State nomination adds 5 points to your score and gives you access to occupation lists broader than the 189.
The trade-off is the commitment. You're expected to live and work in the nominating state, and each state runs its own selection process with its own criteria, occupation lists, and expected commitment period.
Once granted, the 190 lets you live, work, and study anywhere in Australia permanently. You get a 5-year travel facility and a direct path to Australian citizenship.
There's no legal visa condition forcing you to stay in the nominating state. But breaking the commitment you made during nomination can have consequences. More on that below.
These are the published requirements for the 190. Check each one applies to your situation.
Search any forum and you'll find the same heated argument: is the 190 actually a regional visa, or just permanent residency with a strong suggestion?
The legal answer is clear. The 190 visa itself has no condition tying you to the state that nominated you. You can move to any state the day after grant and not breach a visa condition.
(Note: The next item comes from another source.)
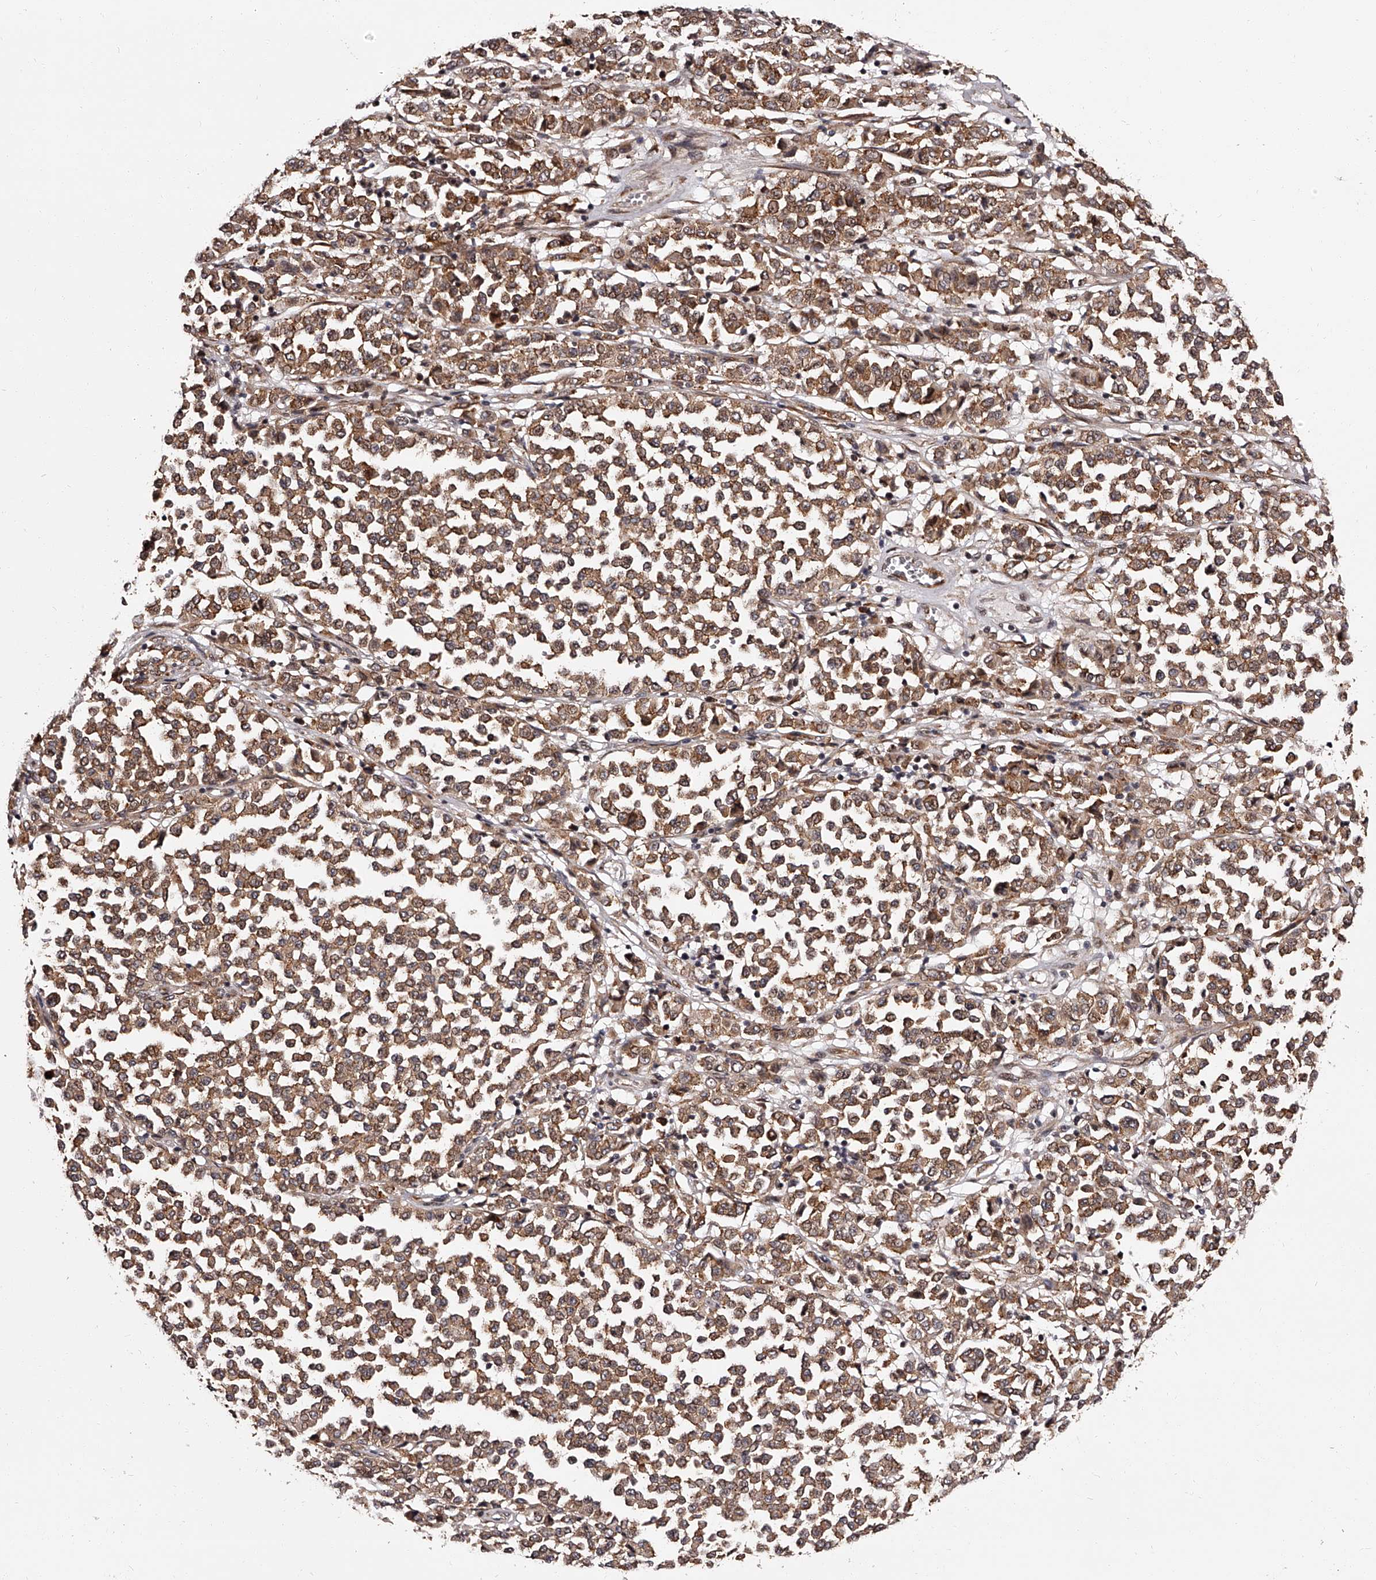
{"staining": {"intensity": "moderate", "quantity": ">75%", "location": "cytoplasmic/membranous"}, "tissue": "melanoma", "cell_type": "Tumor cells", "image_type": "cancer", "snomed": [{"axis": "morphology", "description": "Malignant melanoma, Metastatic site"}, {"axis": "topography", "description": "Pancreas"}], "caption": "Moderate cytoplasmic/membranous expression is appreciated in about >75% of tumor cells in malignant melanoma (metastatic site).", "gene": "RSC1A1", "patient": {"sex": "female", "age": 30}}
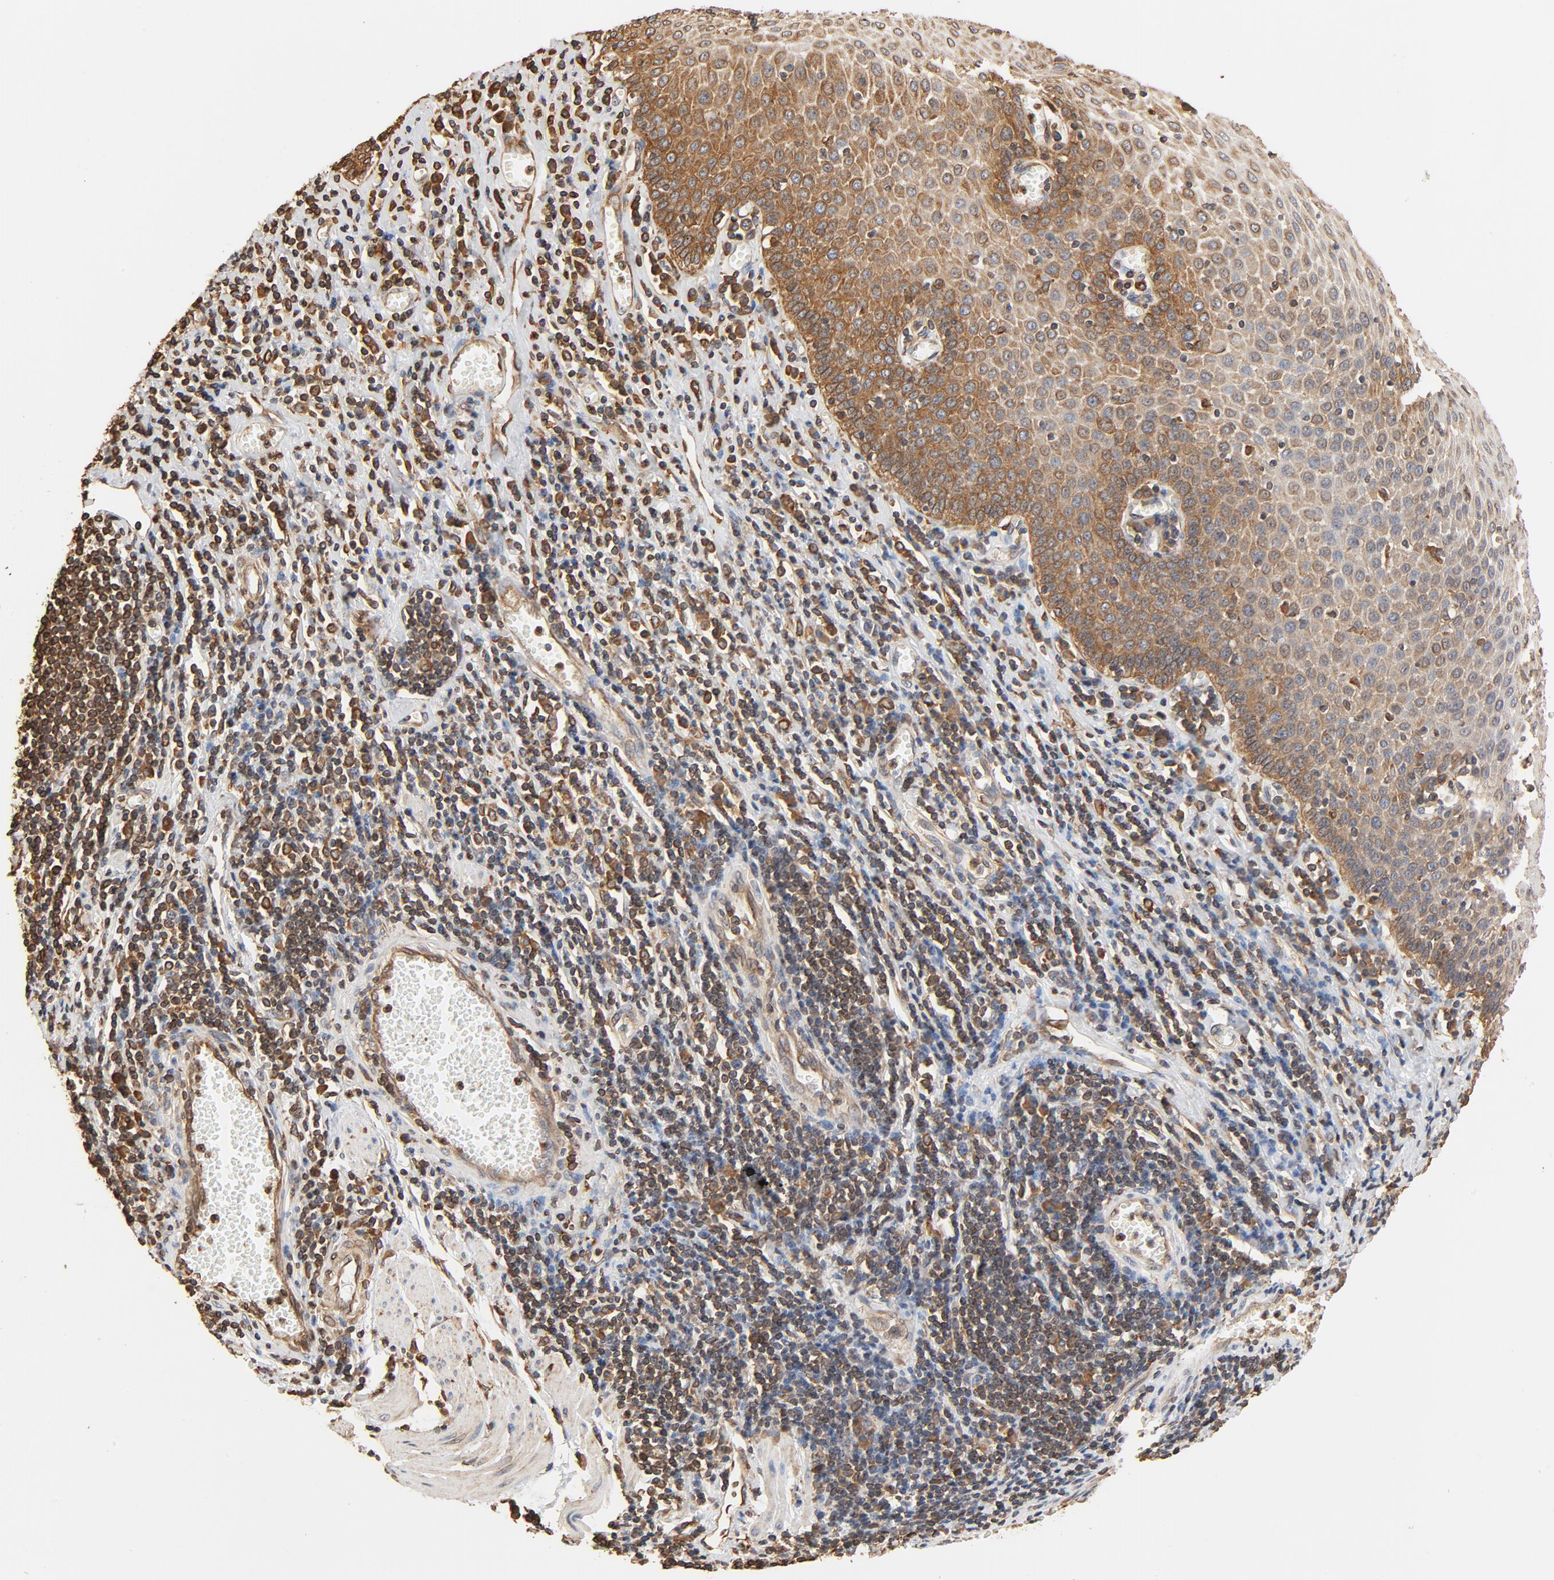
{"staining": {"intensity": "moderate", "quantity": ">75%", "location": "cytoplasmic/membranous"}, "tissue": "esophagus", "cell_type": "Squamous epithelial cells", "image_type": "normal", "snomed": [{"axis": "morphology", "description": "Normal tissue, NOS"}, {"axis": "morphology", "description": "Squamous cell carcinoma, NOS"}, {"axis": "topography", "description": "Esophagus"}], "caption": "Protein expression analysis of benign human esophagus reveals moderate cytoplasmic/membranous staining in about >75% of squamous epithelial cells. The protein of interest is stained brown, and the nuclei are stained in blue (DAB IHC with brightfield microscopy, high magnification).", "gene": "BCAP31", "patient": {"sex": "male", "age": 65}}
The catch sits on the nomination side. When you applied for state nomination, you signed a commitment to live and work in that state for a period set by the nominating state. Each state defines its own expected commitment in its nomination criteria.
If you move shortly after grant, the state can report you to IMMI. And providing false or misleading information on your nomination application can lead to visa cancellation.
The 'moral obligation' is real, even if it isn't in your visa conditions.
Most coverage of the 190 talks about points scores and IMMI invitations. The harder step for many applicants is getting the state to pick them in the first place.
Each state runs its own selection program, with its own occupation list, minimum points, commitment requirements, and quota.
The differences are real. New South Wales might want your occupation while South Australia does not. Victoria may require you to already be living there. Tasmania might prioritise applicants who studied locally.
These state programs also open and close throughout the year, sometimes without warning.
Spending months tuning your IMMI points while ignoring state-specific criteria is how people get stuck.
State nomination is not a one-and-done event. The state can withdraw your nomination after you've lodged the 190 application if your circumstances change.
If they do, IMMI considers your application invalid. You lose the application fee, and you have to start over.
Withdrawals typically happen when applicants relocate before the visa is granted, change occupations, or are found to have provided inaccurate information to the state.
Treat nomination as a relationship to maintain, not a stamp you collected.
The 5-point boost is one of the strongest selling points of the 190 over the 189.
People sometimes assume those points sit on their general SkillSelect score. They don't.
The 5 points only apply when you're being considered for a 190 with state nomination. If you submit an EOI for the 189 with the same profile, those 5 points disappear.
This is why 190 invitation thresholds are typically lower than 189 thresholds. The bonus points and the broader occupation lists both stack in your favour.
When an NZ citizen on a 190 visa arrives at the Australian border, immigration officers may default to granting a Special Category visa (subclass 444). The 444 is the standard NZ citizen entry document.
If a subclass 444 is granted at the border, it ceases the 190. A ceased 190 affects your eligibility for Australian citizenship.
The standard advice from migration agents is to make your status explicit at the border. Tell the immigration officer that you hold a Skilled Nominated visa (subclass 190), and explicitly note that you do not want a subclass 444 visa. Carry your visa grant letter as backup.